§ **TASK**
Return each entry word for word, without its pictures.

Dataset entries
┄┄┄┄┄┄┄┄┄┄

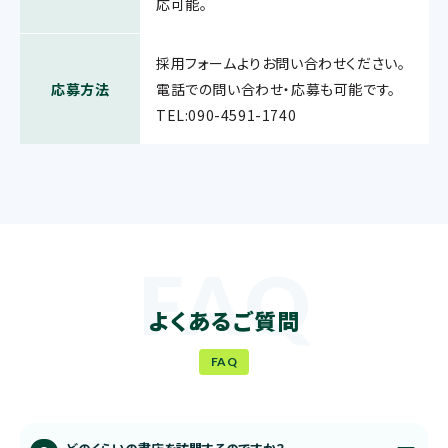
応可能。
採用フォームよりお問い合わせください。
応募方法
電話での問い合わせ・応募も可能です。
TEL:090-4591-1740
よくあるご質問
FAQ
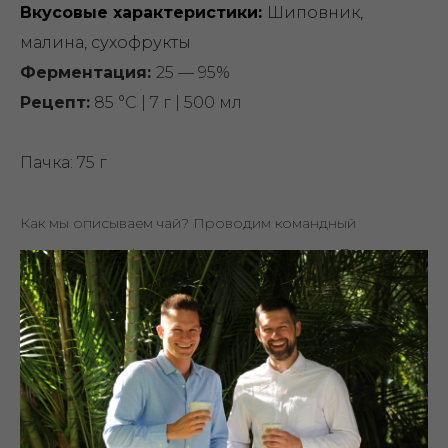
Вкусовые характеристики:
Шиповник,
малина, сухофрукты
Ферментация:
25 — 95%
Рецепт:
85 °C | 7 г | 500 мл
Пачка: 75 г
Как мы описываем чай? Проводим командный
каппинг — профессиональную дегустацию. Лот может
раскрыться иначе в зависимости от вашего вкусового
опыта и способа заваривания. Учитывайте это при
выборе.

┄┄┄┄┄┄┄┄┄┄

§ **TASK SOLUTION**
応可能。
採用フォームよりお問い合わせください。
応募方法
電話での問い合わせ・応募も可能です。
TEL:090-4591-1740
よくあるご質問
FAQ
Вкусовые характеристики:
Шиповник,
малина, сухофрукты
Ферментация:
25 — 95%
Рецепт:
85 °C | 7 г | 500 мл
Пачка: 75 г
Как мы описываем чай? Проводим командный
каппинг — профессиональную дегустацию. Лот может
раскрыться иначе в зависимости от вашего вкусового
опыта и способа заваривания. Учитывайте это при
выборе.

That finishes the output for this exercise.